Non-Exchangeable Conformal Risk Control
António Farinhas, Chrysoula Zerva, Dennis Ulmer, André F. T. Martins
TL;DR
This work extends conformal prediction by introducing non-exchangeable conformal risk control (non-X CRC), which provides formal guarantees on the expected value of monotone losses even when data are non-exchangeable due to drift or change points. By combining weighted calibration with a TV-distance bound and a max-entropy weight design, the approach yields tighter risk control than standard methods and recovers traditional CRC under exchangeability. The authors validate the framework on synthetic time-series multilabel classification, electricity usage monitoring, and open-domain QA, showing improved risk adherence and smaller prediction sets when exploiting non-exchangeability.
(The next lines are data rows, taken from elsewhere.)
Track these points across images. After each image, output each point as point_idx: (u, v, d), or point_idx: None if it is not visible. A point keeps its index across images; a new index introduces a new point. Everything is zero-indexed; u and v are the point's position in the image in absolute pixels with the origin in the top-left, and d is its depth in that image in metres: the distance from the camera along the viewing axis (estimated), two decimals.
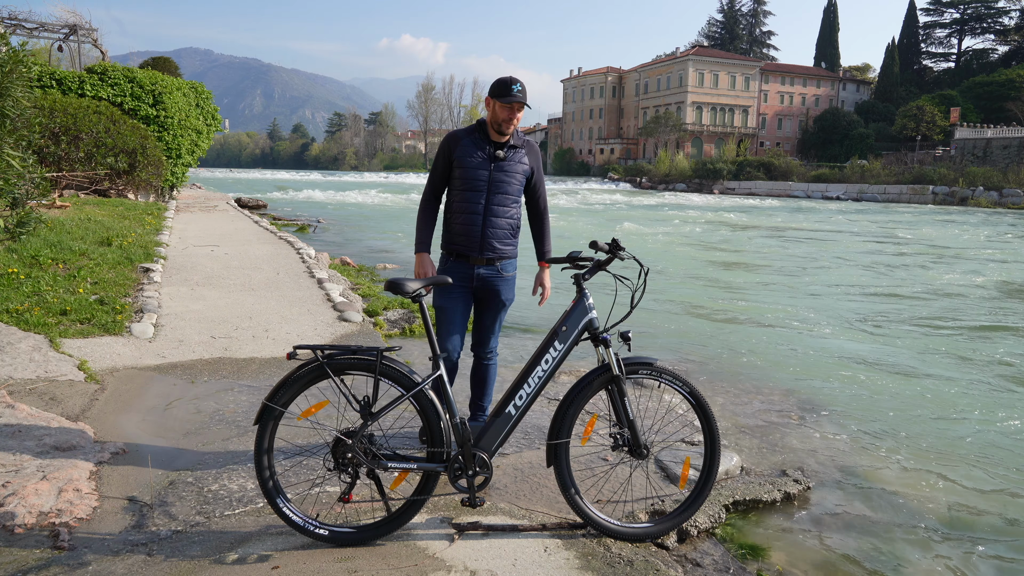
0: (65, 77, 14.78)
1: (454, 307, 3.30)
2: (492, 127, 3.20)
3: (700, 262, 13.62)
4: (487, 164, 3.21)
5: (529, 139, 3.36)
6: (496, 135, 3.22)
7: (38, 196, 5.49)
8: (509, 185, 3.25)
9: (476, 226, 3.23)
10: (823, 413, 4.90)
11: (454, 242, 3.31)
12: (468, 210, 3.23)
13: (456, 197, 3.28)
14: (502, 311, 3.43)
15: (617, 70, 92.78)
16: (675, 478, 3.43)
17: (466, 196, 3.23)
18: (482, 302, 3.40)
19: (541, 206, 3.45)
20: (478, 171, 3.20)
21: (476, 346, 3.52)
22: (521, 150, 3.29)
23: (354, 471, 2.55)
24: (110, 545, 2.54)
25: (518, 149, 3.27)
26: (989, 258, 15.60)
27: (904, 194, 49.20)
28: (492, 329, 3.46)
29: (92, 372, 4.37)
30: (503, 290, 3.36)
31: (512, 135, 3.25)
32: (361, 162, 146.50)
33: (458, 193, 3.26)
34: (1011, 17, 77.84)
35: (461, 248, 3.29)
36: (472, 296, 3.37)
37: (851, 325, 8.00)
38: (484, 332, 3.46)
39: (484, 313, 3.43)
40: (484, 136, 3.24)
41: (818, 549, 3.11)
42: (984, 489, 3.80)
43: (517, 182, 3.28)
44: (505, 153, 3.22)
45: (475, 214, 3.23)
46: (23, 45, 6.00)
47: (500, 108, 3.13)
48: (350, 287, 7.84)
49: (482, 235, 3.24)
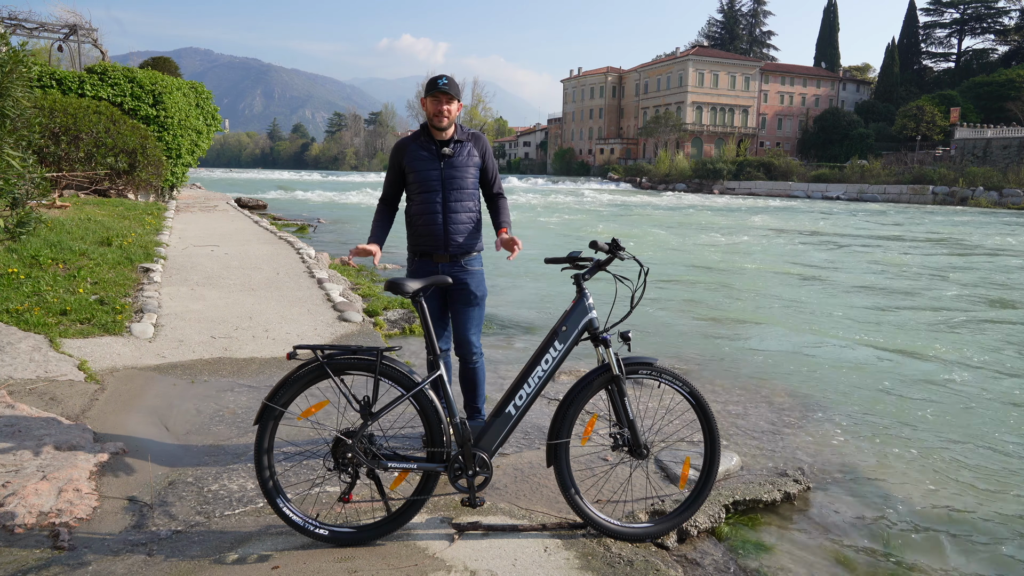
0: (65, 77, 14.77)
1: (429, 307, 3.31)
2: (432, 127, 3.26)
3: (700, 262, 13.62)
4: (436, 163, 3.26)
5: (474, 131, 3.41)
6: (438, 133, 3.26)
7: (38, 196, 5.49)
8: (463, 180, 3.30)
9: (437, 224, 3.28)
10: (823, 413, 4.90)
11: (418, 243, 3.36)
12: (427, 210, 3.28)
13: (414, 200, 3.33)
14: (476, 307, 3.43)
15: (617, 70, 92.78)
16: (675, 478, 3.43)
17: (423, 197, 3.29)
18: (453, 300, 3.41)
19: (495, 191, 3.49)
20: (429, 171, 3.26)
21: (459, 347, 3.50)
22: (468, 143, 3.33)
23: (354, 471, 2.55)
24: (110, 545, 2.54)
25: (464, 143, 3.32)
26: (993, 257, 15.60)
27: (904, 194, 49.20)
28: (469, 327, 3.44)
29: (92, 372, 4.37)
30: (472, 284, 3.38)
31: (456, 131, 3.30)
32: (361, 162, 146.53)
33: (415, 196, 3.32)
34: (1011, 17, 77.89)
35: (425, 247, 3.33)
36: (442, 293, 3.39)
37: (852, 325, 8.00)
38: (461, 330, 3.45)
39: (458, 311, 3.43)
40: (429, 137, 3.30)
41: (818, 549, 3.11)
42: (985, 489, 3.79)
43: (471, 175, 3.33)
44: (451, 149, 3.27)
45: (434, 213, 3.28)
46: (23, 45, 5.99)
47: (429, 102, 3.21)
48: (350, 287, 7.84)
49: (444, 232, 3.28)
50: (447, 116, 3.20)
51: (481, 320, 3.50)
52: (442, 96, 3.16)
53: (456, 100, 3.19)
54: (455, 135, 3.30)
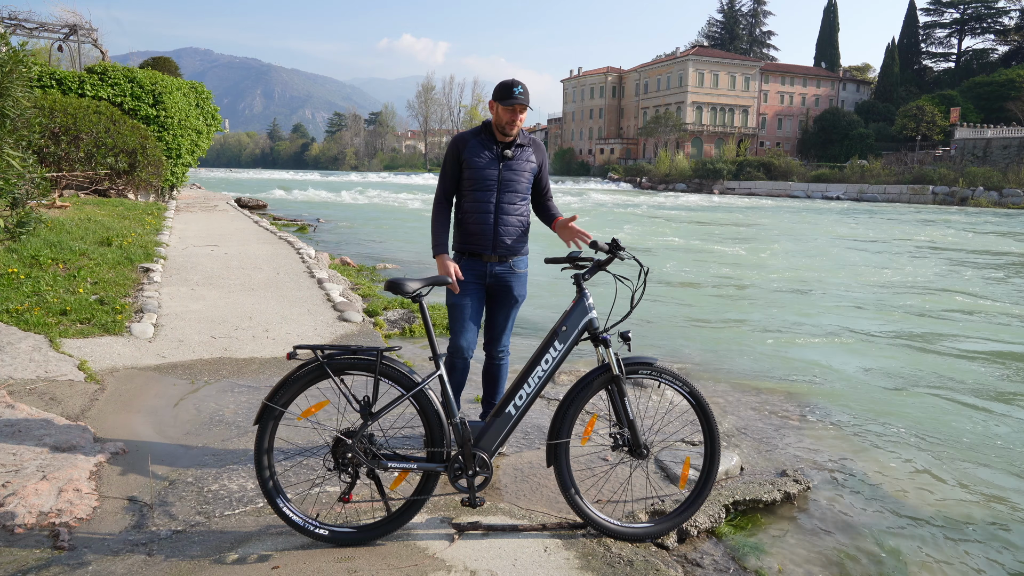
0: (65, 77, 14.77)
1: (468, 304, 3.32)
2: (497, 129, 3.25)
3: (700, 262, 13.62)
4: (495, 163, 3.26)
5: (534, 137, 3.41)
6: (501, 136, 3.26)
7: (38, 196, 5.49)
8: (518, 183, 3.30)
9: (488, 225, 3.27)
10: (823, 413, 4.90)
11: (467, 241, 3.34)
12: (480, 209, 3.27)
13: (467, 198, 3.31)
14: (515, 308, 3.46)
15: (617, 70, 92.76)
16: (675, 478, 3.42)
17: (476, 196, 3.27)
18: (495, 299, 3.43)
19: (547, 198, 3.51)
20: (487, 171, 3.25)
21: (488, 344, 3.54)
22: (528, 148, 3.34)
23: (354, 471, 2.55)
24: (110, 545, 2.54)
25: (525, 148, 3.32)
26: (995, 257, 15.60)
27: (904, 194, 49.20)
28: (505, 327, 3.49)
29: (92, 372, 4.37)
30: (516, 286, 3.40)
31: (518, 135, 3.30)
32: (361, 162, 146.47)
33: (469, 193, 3.30)
34: (1011, 17, 77.91)
35: (474, 247, 3.32)
36: (485, 294, 3.40)
37: (852, 326, 8.00)
38: (497, 329, 3.49)
39: (497, 310, 3.45)
40: (490, 137, 3.29)
41: (818, 549, 3.11)
42: (985, 489, 3.79)
43: (526, 180, 3.33)
44: (513, 152, 3.27)
45: (487, 213, 3.27)
46: (23, 45, 5.99)
47: (503, 111, 3.17)
48: (350, 287, 7.84)
49: (495, 233, 3.28)
50: (518, 125, 3.21)
51: (514, 320, 3.53)
52: (518, 106, 3.14)
53: (528, 108, 3.20)
54: (518, 138, 3.30)
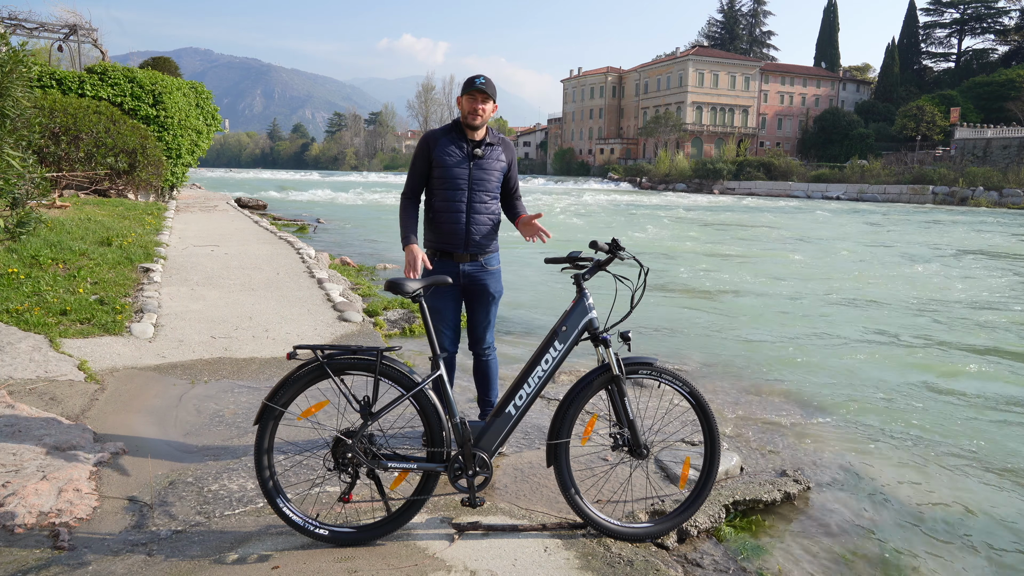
0: (65, 77, 14.77)
1: (445, 305, 3.35)
2: (465, 124, 3.27)
3: (700, 262, 13.62)
4: (466, 162, 3.27)
5: (503, 136, 3.44)
6: (471, 133, 3.27)
7: (38, 196, 5.49)
8: (488, 182, 3.32)
9: (460, 224, 3.29)
10: (823, 413, 4.90)
11: (439, 240, 3.36)
12: (451, 208, 3.29)
13: (438, 196, 3.33)
14: (492, 305, 3.47)
15: (617, 70, 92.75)
16: (675, 478, 3.42)
17: (447, 195, 3.29)
18: (473, 299, 3.44)
19: (516, 197, 3.53)
20: (457, 169, 3.26)
21: (473, 344, 3.55)
22: (498, 147, 3.36)
23: (354, 471, 2.55)
24: (110, 545, 2.54)
25: (495, 146, 3.34)
26: (996, 258, 15.60)
27: (904, 194, 49.19)
28: (487, 324, 3.49)
29: (92, 372, 4.37)
30: (491, 284, 3.41)
31: (487, 133, 3.32)
32: (361, 162, 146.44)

The method offers practical guarantees for deployment in non-i.i.d. settings and broad applicability to tasks where distribution drift is expected, including potential use in large language models and RL contexts.
Abstract
Split conformal prediction has recently sparked great interest due to its ability to provide formally guaranteed uncertainty sets or intervals for predictions made by black-box neural models, ensuring a predefined probability of containing the actual ground truth. While the original formulation assumes data exchangeability, some extensions handle non-exchangeable data, which is often the case in many real-world scenarios. In parallel, some progress has been made in conformal methods that provide statistical guarantees for a broader range of objectives, such as bounding the best $F_1$-score or minimizing the false negative rate in expectation. In this paper, we leverage and extend these two lines of work by proposing non-exchangeable conformal risk control, which allows controlling the expected value of any monotone loss function when the data is not exchangeable. Our framework is flexible, makes very few assumptions, and allows weighting the data based on its relevance for a given test example; a careful choice of weights may result on tighter bounds, making our framework useful in the presence of change points, time series, or other forms of distribution drift. Experiments with both synthetic and real world data show the usefulness of our method.